Dataset excerpts:
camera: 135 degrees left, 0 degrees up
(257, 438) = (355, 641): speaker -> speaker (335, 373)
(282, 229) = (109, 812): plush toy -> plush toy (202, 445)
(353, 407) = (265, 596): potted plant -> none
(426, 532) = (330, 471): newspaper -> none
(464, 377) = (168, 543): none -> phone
--
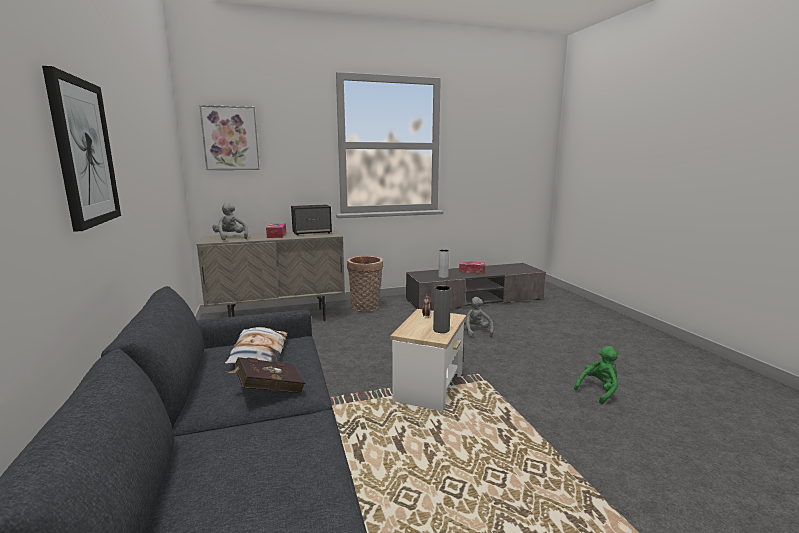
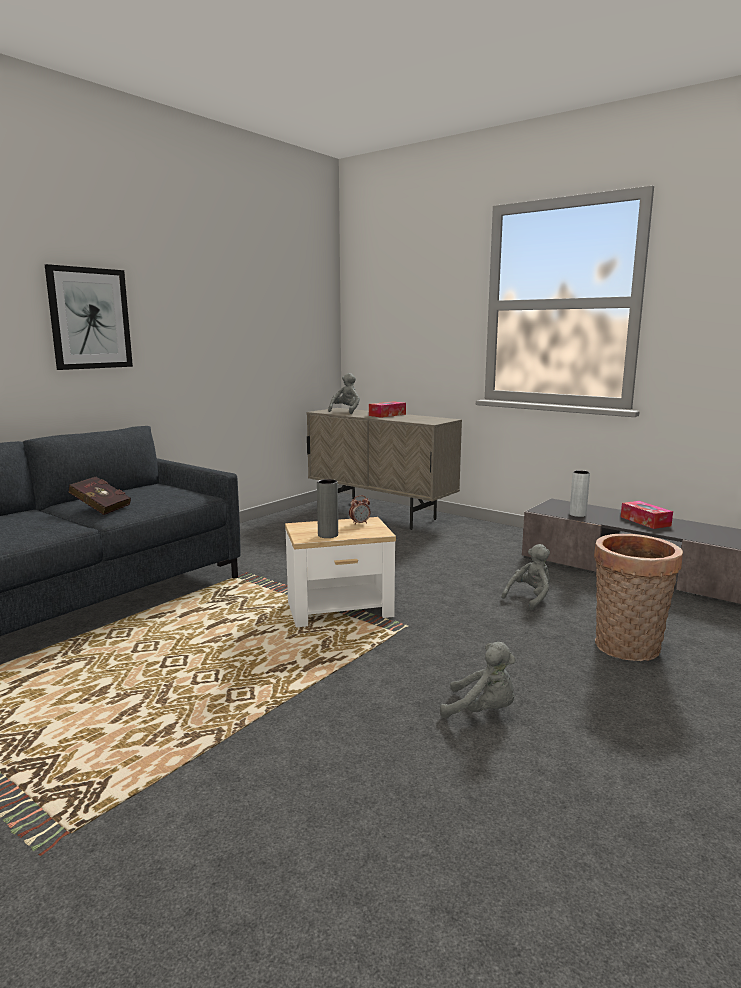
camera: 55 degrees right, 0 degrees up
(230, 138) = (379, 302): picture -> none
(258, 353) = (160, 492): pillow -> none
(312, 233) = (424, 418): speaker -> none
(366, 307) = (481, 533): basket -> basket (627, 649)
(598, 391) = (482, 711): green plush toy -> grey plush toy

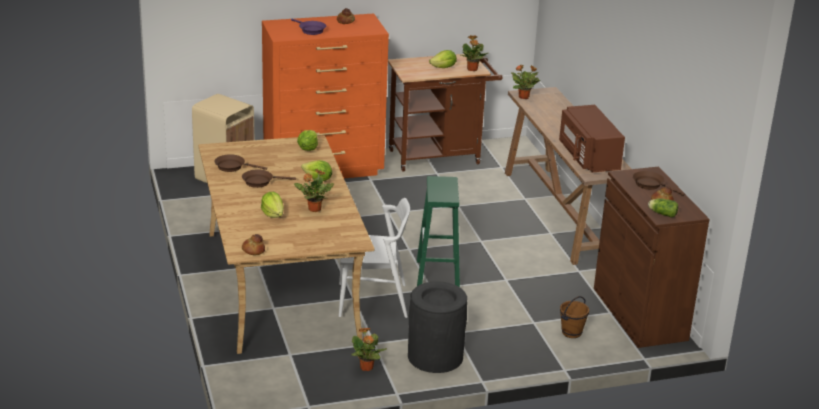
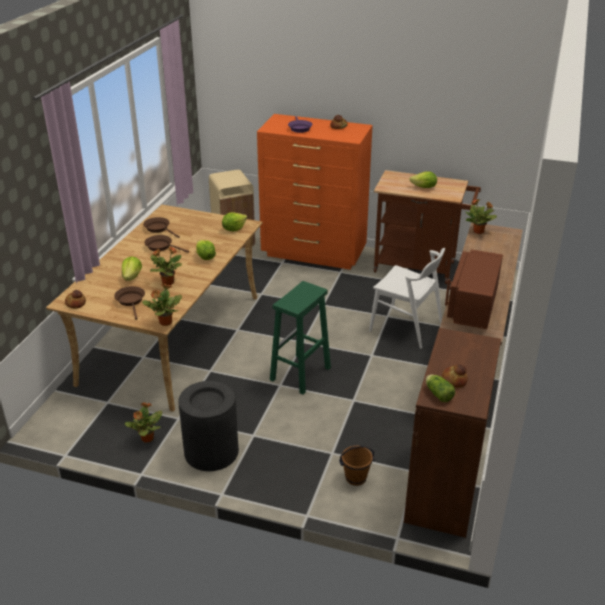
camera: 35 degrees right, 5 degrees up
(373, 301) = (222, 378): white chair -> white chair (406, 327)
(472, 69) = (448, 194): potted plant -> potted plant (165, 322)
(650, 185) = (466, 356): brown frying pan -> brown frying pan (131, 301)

§ **What is required**: Take every line from the records above that has the word "degrees" and copy it.

§ **Problem solution**:
camera: 135 degrees left, 0 degrees up
camera: 55 degrees right, 0 degrees up
camera: 35 degrees right, 5 degrees up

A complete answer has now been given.